A cross-sectional study was performed in 610 individuals [51.8% men; mean age 58.7 ± 8.6 years; 23.6% with type 2 diabetes (by design)] from The Maastricht Study. We assessed skin capillary density (capillaries/mm) by capillaroscopy at baseline, after 4 min of arterial occlusion, and after 2 min of venous congestion. Capillary recruitment after arterial occlusion and during venous congestion was expressed as the absolute change in capillary density after recruitment and as the percentage change in capillary density from baseline.

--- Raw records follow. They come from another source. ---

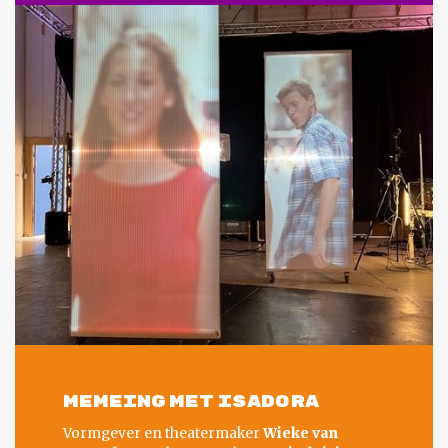
MEMEING MET ISADORA
Vormgever en theatermaker
Wieke van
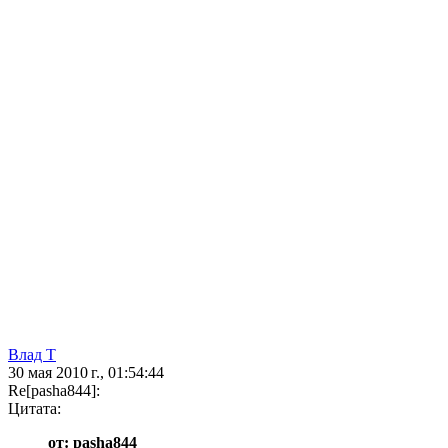
Влад Т
30 мая 2010 г., 01:54:44
Re[pasha844]:
Цитата:
от: pasha844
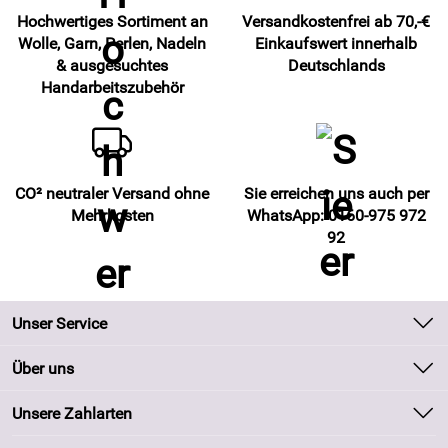
Hochwertiges Sortiment an
Versandkostenfrei ab 70,-€
Wolle, Garn, Perlen, Nadeln
Einkaufswert innerhalb
& ausgesuchtes
Deutschlands
Handarbeitszubehör
CO² neutraler Versand ohne
Sie erreichen uns auch per
Mehrkosten
WhatsApp: 0160-975 972
92
Unser Service
Kontakt
Über uns
Batteriegesetz
Unsere Bestseller
Unsere Zahlarten
Kundeninformationen
Marken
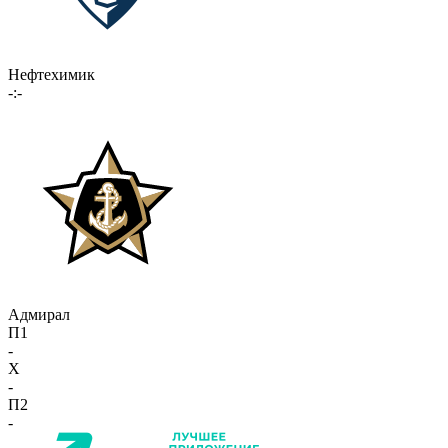
Нефтехимик
-:-
Адмирал
П1
-
X
-
П2
-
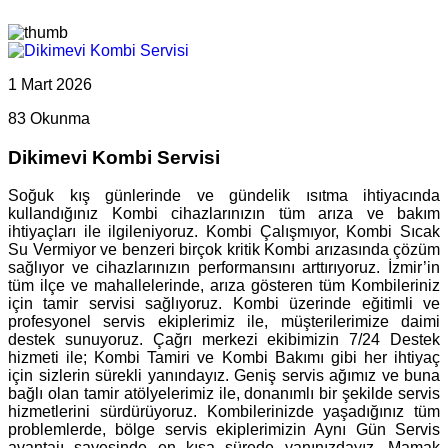
1 Mart 2026
83 Okunma
Dikimevi Kombi Servisi
Soğuk kış günlerinde ve gündelik ısıtma ihtiyacında
kullandığınız Kombi cihazlarınızın tüm arıza ve bakım
ihtiyaçları ile ilgileniyoruz. Kombi Çalışmıyor, Kombi Sıcak
Su Vermiyor ve benzeri birçok kritik Kombi arızasında çözüm
sağlıyor ve cihazlarınızın performansını arttırıyoruz. İzmir’in
tüm ilçe ve mahallelerinde, arıza gösteren tüm Kombileriniz
için tamir servisi sağlıyoruz. Kombi üzerinde eğitimli ve
profesyonel servis ekiplerimiz ile, müşterilerimize daimi
destek sunuyoruz. Çağrı merkezi ekibimizin 7/24 Destek
hizmeti ile; Kombi Tamiri ve Kombi Bakımı gibi her ihtiyaç
için sizlerin sürekli yanındayız. Geniş servis ağımız ve buna
bağlı olan tamir atölyelerimiz ile, donanımlı bir şekilde servis
hizmetlerini sürdürüyoruz. Kombilerinizde yaşadığınız tüm
problemlerde, bölge servis ekiplerimizin Aynı Gün Servis
avantajı sayesinde en kısa sürede yanınızdayız. Mamak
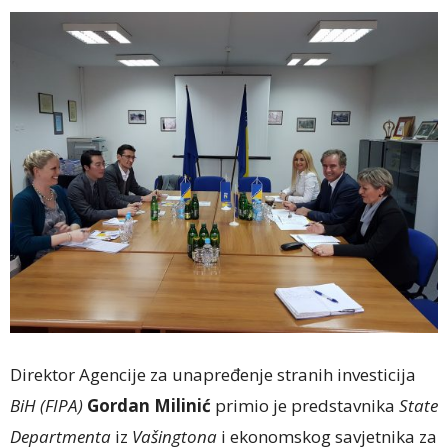
Direktor Agencije za unapređenje stranih investicija
BiH
(FIPA)
Gordan Milinić
primio je predstavnika
State
Departmenta
iz
Vašingtona
i ekonomskog savjetnika za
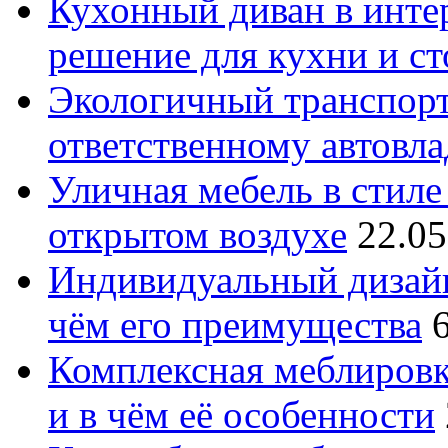
Кухонный диван в интер
решение для кухни и с
Экологичный транспорт
ответственному автовл
Уличная мебель в стиле 
открытом воздухе
22.05
Индивидуальный дизайн
чём его преимущества
Комплексная меблировк
и в чём её особенности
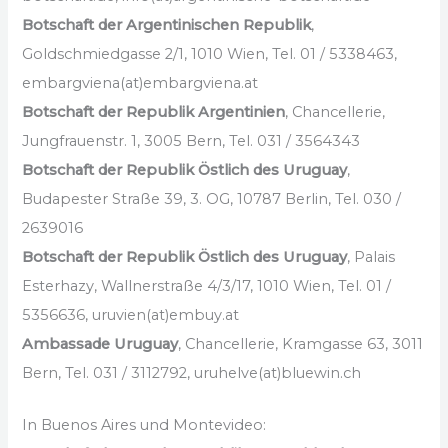
Botschaft der Argentinischen Republik
,
Goldschmiedgasse 2/1, 1010 Wien, Tel. 01 / 5338463,
embargviena(at)embargviena.at
Botschaft der Republik Argentinien
, Chancellerie,
Jungfrauenstr. 1, 3005 Bern, Tel. 031 / 3564343
Botschaft der Republik Östlich des Uruguay
,
Budapester Straße 39, 3. OG, 10787 Berlin, Tel. 030 /
2639016
Botschaft der Republik Östlich des Uruguay
, Palais
Esterhazy, Wallnerstraße 4/3/17, 1010 Wien, Tel. 01 /
5356636, uruvien(at)embuy.at
Ambassade Uruguay
, Chancellerie, Kramgasse 63, 3011
Bern, Tel. 031 / 3112792, uruhelve(at)bluewin.ch
In Buenos Aires und Montevideo:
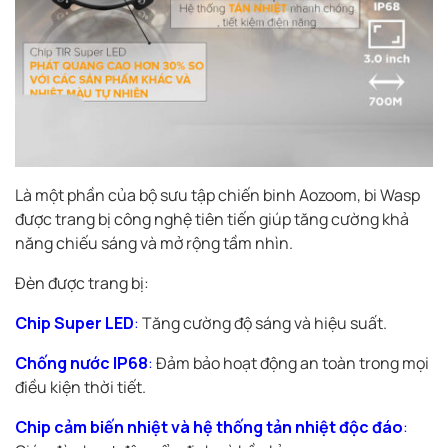
Là một phần của bộ sưu tập chiến binh Aozoom, bi Wasp
được trang bị công nghệ tiên tiến giúp tăng cường khả
năng chiếu sáng và mở rộng tầm nhìn.
Đèn được trang bị:
Chip Super LED
:
Tăng cường độ sáng và hiệu suất.
Chống nước IP68
:
Đảm bảo hoạt động an toàn trong mọi
điều kiện thời tiết.
Chip cảm biến nhiệt và hệ thống tản nhiệt độc đáo
:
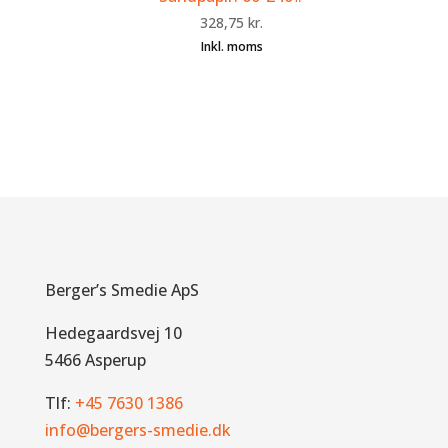
328,75
kr.
Berger’s Smedie ApS
Hedegaardsvej 10
5466 Asperup
Tlf:
+45 7630 1386
info@bergers-smedie.dk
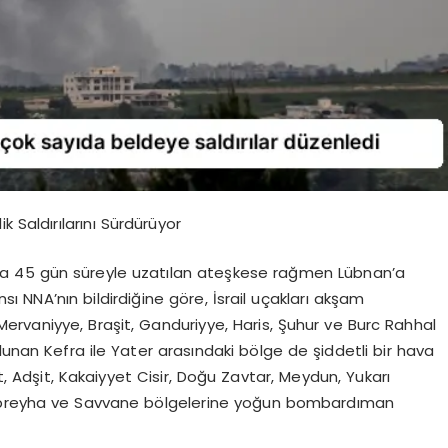
 Saldırılarını Sürdürüyor
s’ta 45 gün süreyle uzatılan ateşkese rağmen Lübnan’a
nsı NNA’nın bildirdiğine göre, İsrail uçakları akşam
rvaniyye, Braşit, Ganduriyye, Haris, Şuhur ve Burc Rahhal
lunan Kefra ile Yater arasındaki bölge de şiddetli bir hava
it, Adşit, Kakaiyyet Cisir, Doğu Zavtar, Meydun, Yukarı
Kubreyha ve Savvane bölgelerine yoğun bombardıman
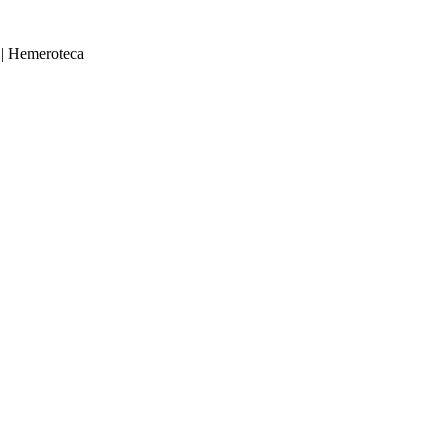
|
Hemeroteca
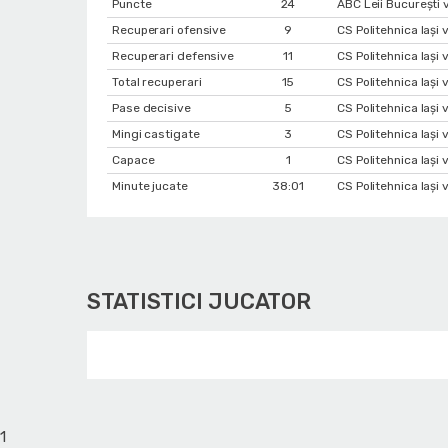
Puncte
24
ABC Leii București v
Recuperari ofensive
9
CS Politehnica Iași 
Recuperari defensive
11
CS Politehnica Iași 
Total recuperari
15
CS Politehnica Iași 
Pase decisive
5
CS Politehnica Iași
Mingi castigate
3
CS Politehnica Iași 
Capace
1
CS Politehnica Iași
Minute jucate
38:01
CS Politehnica Iași
STATISTICI JUCATOR
1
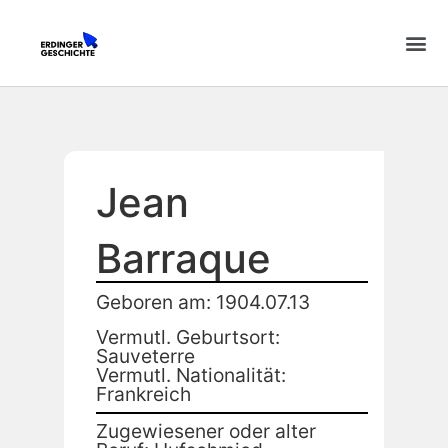
Jean
Barraque
Geboren am: 1904.07.13
Vermutl. Geburtsort:
Sauveterre
Vermutl. Nationalität:
Frankreich
Zugewiesener oder alter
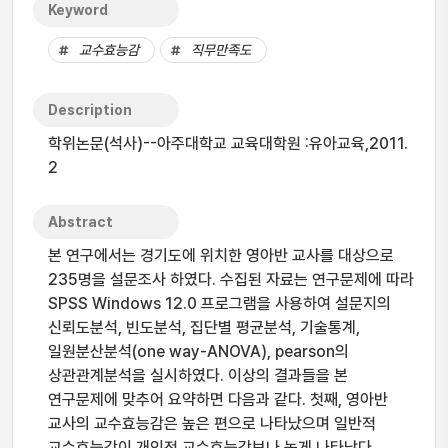
Keyword
교수효능감
직무만족도
Description
학위논문(석사)--아주대학교 교육대학원 :유아교육,2011.
2
Abstract
본 연구에서는 경기도에 위치한 영아반 교사를 대상으로
235명을 설문조사 하였다. 수집된 자료는 연구문제에 따라
SPSS Windows 12.0 프로그램을 사용하여 설문지의
신뢰도분석, 빈도분석, 집단별 평균분석, 기술통계,
일원분산분석(one way-ANOVA), pearson의
상관관계분석을 실시하였다. 이상의 결과들을 본
연구문제에 맞추어 요약하면 다음과 같다. 첫째, 영아반
교사의 교수효능감은 높은 편으로 나타났으며 일반적
교수효능감이 개인적 교수효능감보나 높게 나타났다.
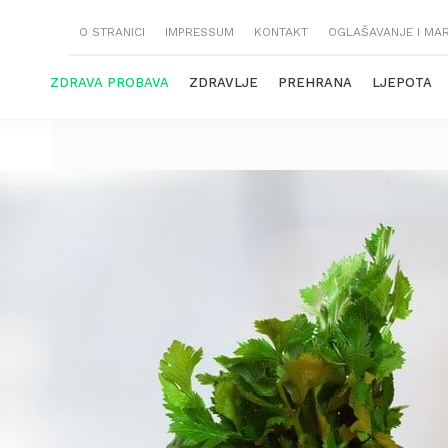
O STRANICI
IMPRESSUM
KONTAKT
OGLAŠAVANJE I MA
ZDRAVA PROBAVA
ZDRAVLJE
PREHRANA
LJEPOTA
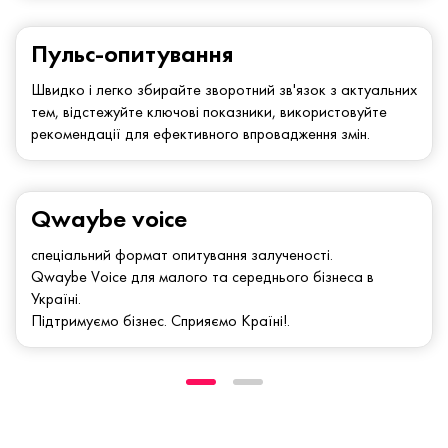
Пульс-опитування
Швидко і легко збирайте зворотний зв'язок з актуальних
тем, відстежуйте ключові показники, використовуйте
рекомендації для ефективного впровадження змін.
Qwaybe voice
спеціальний формат опитування залученості.
Qwaybe Voice для малого та середнього бізнеса в
Україні.
Підтримуємо бізнес. Сприяємо Країні!.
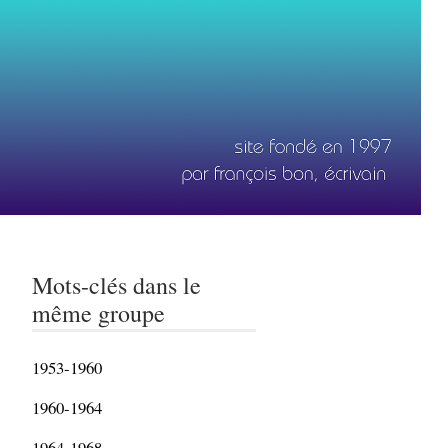
Mots-clés dans le
même groupe
1953-1960
1960-1964
1964-1968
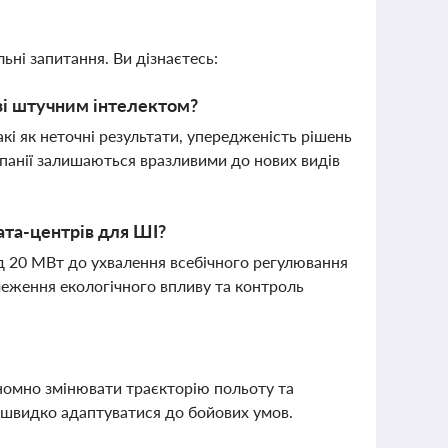
ьні запитання. Ви дізнаєтесь:
 зі штучним інтелектом?
кі як неточні результати, упередженість рішень
мпанії залишаються вразливими до нових видів
ата-центрів для ШІ?
д 20 МВт до ухвалення всебічного регулювання
меження екологічного впливу та контроль
ономно змінювати траєкторію польоту та
є швидко адаптуватися до бойових умов.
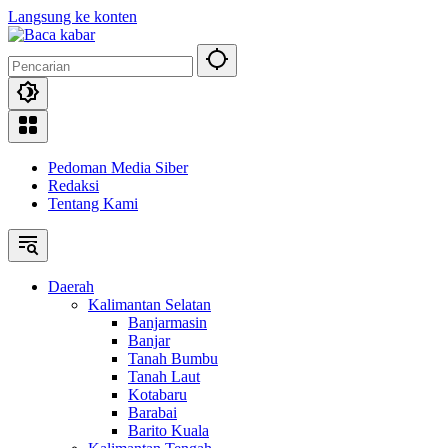
Langsung ke konten
Pedoman Media Siber
Redaksi
Tentang Kami
Daerah
Kalimantan Selatan
Banjarmasin
Banjar
Tanah Bumbu
Tanah Laut
Kotabaru
Barabai
Barito Kuala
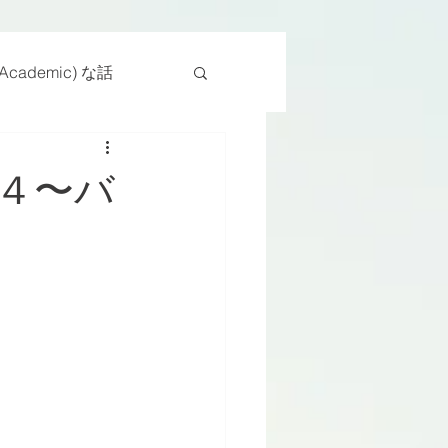
cademic) な話
物
座位
４〜バ
ンス能力
日常生活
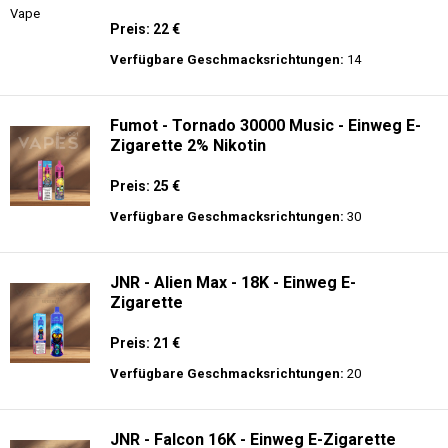
Preis: 22 €
Verfügbare Geschmacksrichtungen:
14
Fumot - Tornado 30000 Music - Einweg E-
Zigarette 2% Nikotin
Preis: 25 €
Verfügbare Geschmacksrichtungen:
30
JNR - Alien Max - 18K - Einweg E-
Zigarette
Preis: 21 €
Verfügbare Geschmacksrichtungen:
20
JNR - Falcon 16K - Einweg E-Zigarette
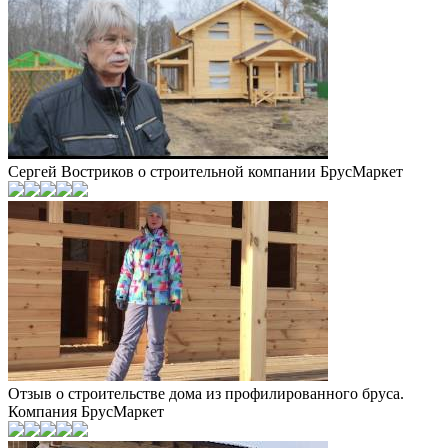
Сергей Востриков о строительной компании БрусМаркет
Отзыв о строительстве дома из профилированного бруса.
Компания БрусМаркет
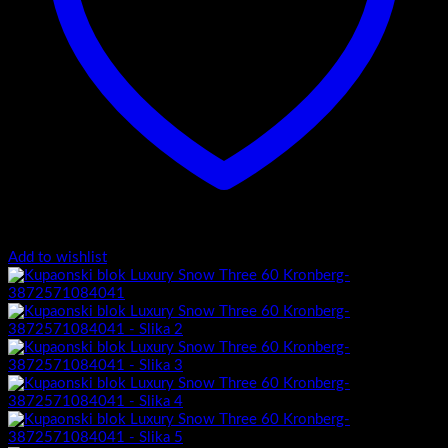
Add to wishlist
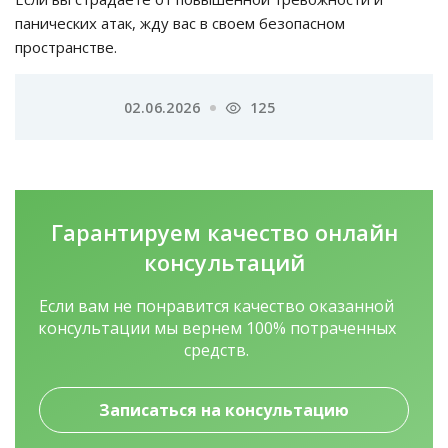
панических атак, жду вас в своем безопасном
пространстве.
02.06.2026
125
Гарантируем качество
онлайн
консультаций
Если вам не понравится качество оказанной
консультации мы вернем 100% потраченных
средств.
Записаться на консультацию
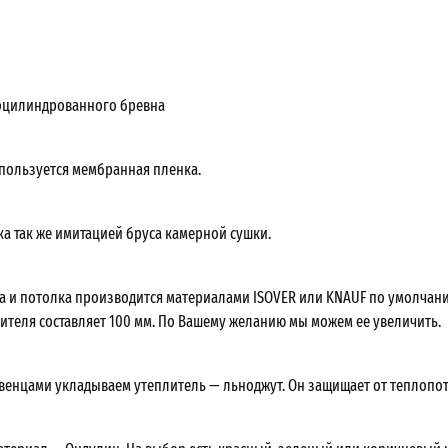
оцилиндрованного бревна
спользуется мембранная пленка.
ка так же имитацией бруса камерной сушки.
а и потолка производится материалами ISOVER или KNAUF по умолчан
ителя составляет 100 мм. По Вашему желанию мы можем ее увеличить.
 венцами укладываем утеплитель — льноджут. Он защищает от теплопот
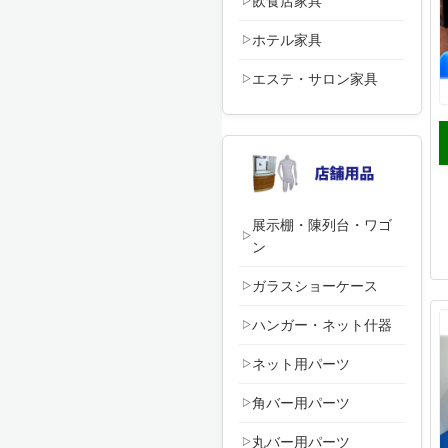
飲食店家具
ホテル家具
エステ・サロン家具
展示棚・陳列台・ワゴ
ン
ガラスショーケース
ハンガー・ネット什器
ネット用パーツ
角バー用パーツ
丸バー用パーツ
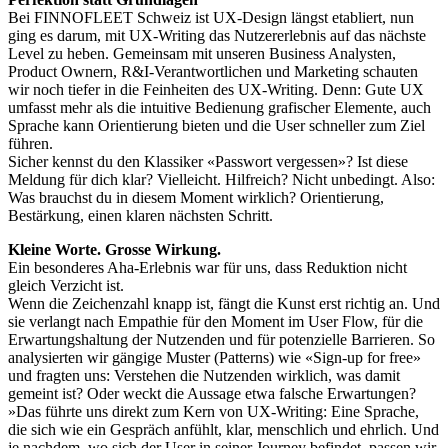
Bei FINNOFLEET Schweiz ist UX-Design längst etabliert, nun
ging es darum, mit UX-Writing das Nutzererlebnis auf das nächste
Level zu heben. Gemeinsam mit unseren Business Analysten,
Product Ownern, R&I-Verantwortlichen und Marketing schauten
wir noch tiefer in die Feinheiten des UX-Writing. Denn: Gute UX
umfasst mehr als die intuitive Bedienung grafischer Elemente, auch
Sprache kann Orientierung bieten und die User schneller zum Ziel
führen.
Sicher kennst du den Klassiker «Passwort vergessen»? Ist diese
Meldung für dich klar? Vielleicht. Hilfreich? Nicht unbedingt. Also:
Was brauchst du in diesem Moment wirklich? Orientierung,
Bestärkung, einen klaren nächsten Schritt.
Kleine Worte. Grosse Wirkung.
Ein besonderes Aha-Erlebnis war für uns, dass Reduktion nicht
gleich Verzicht ist.
Wenn die Zeichenzahl knapp ist, fängt die Kunst erst richtig an. Und
sie verlangt nach Empathie für den Moment im User Flow, für die
Erwartungshaltung der Nutzenden und für potenzielle Barrieren. So
analysierten wir gängige Muster (Patterns) wie «Sign-up for free»
und fragten uns: Verstehen die Nutzenden wirklich, was damit
gemeint ist? Oder weckt die Aussage etwa falsche Erwartungen?
»Das führte uns direkt zum Kern von UX-Writing: Eine Sprache,
die sich wie ein Gespräch anfühlt, klar, menschlich und ehrlich. Und
je nachdem, wo sich der User in seiner Journey befindet, passen wir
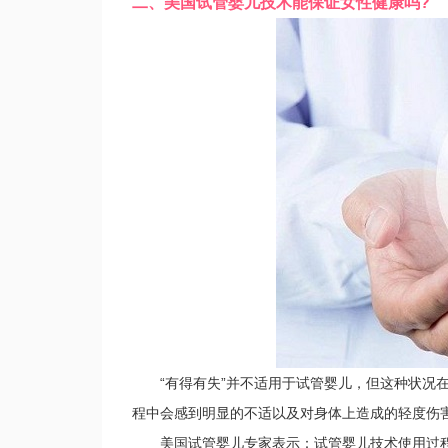
二、美国试管婴儿技术能保证女性健康吗?
“有得有失”并不适用于试管婴儿，但这种状况在
程中会感到明显的不适以及对身体上造成的轻度伤
美国试管婴儿专家表示：试管婴儿技术使用过程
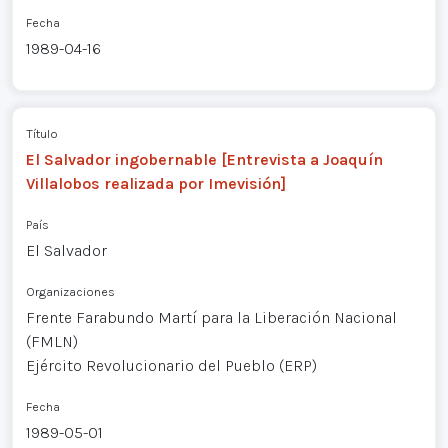
Fecha
1989-04-16
Título
El Salvador ingobernable [Entrevista a Joaquín
Villalobos realizada por Imevisión]
País
El Salvador
Organizaciones
Frente Farabundo Martí para la Liberación Nacional
(FMLN)
Ejército Revolucionario del Pueblo (ERP)
Fecha
1989-05-01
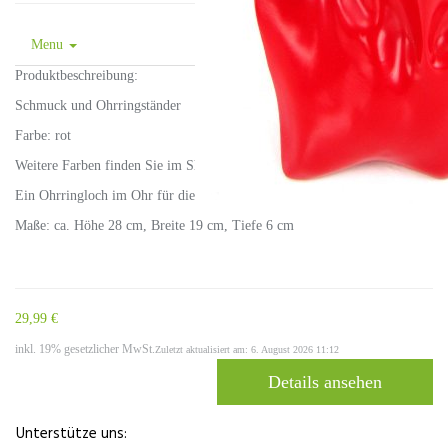
Menu
Produktbeschreibung:
Schmuck und Ohrringständer
Farbe: rot
Weitere Farben finden Sie im Shop bei uns.
Ein Ohrringloch im Ohr für die Präsentation von Ohrringen.
Maße: ca. Höhe 28 cm, Breite 19 cm, Tiefe 6 cm
29,99 €
inkl. 19% gesetzlicher MwSt.
Zuletzt aktualisiert am: 6. August 2026 11:12
Details ansehen
Unterstütze uns:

Crude linear regression analyses showed that serum uric acid [per +1 standard deviation (SD) of 74 μmol/l] was not associated with baseline capillary density [β = -0.21 (95% confidence interval, 95% CI -1.61 to 1.19) P = 0.765], while an inverse association was found between uric acid and absolute change in capillary density after arterial occlusion [β = -1.15 (95% CI -2.36 to 0.06) P = 0.062] and during venous congestion [β = -1.41 (95% CI -2.68 to -0.14) P = 0.029]. However, after adjustment for sex, age and glucose metabolism status, these associations were no longer statistically significant. In addition, we found no association between uric acid and percentage capillary recruitment after arterial occlusion [β = -1.66 (95% CI -3.97 to 0.65) P = 0.159] or during venous congestion [β = -2.02 (95% CI -4.46 to 0.42) P = 0.104] in unadjusted analyses; multivariable analyses gave similar results.
These results do not support the hypothesis that generalized microvascular dysfunction (as estimated in skin microcirculation) is the underlying mechanism for the association between uric acid and cardiovascular and renal diseases. The possibility that uric acid is associated with microvascular dysfunction in specific end-organs, for example heart or kidney, needs further investigation.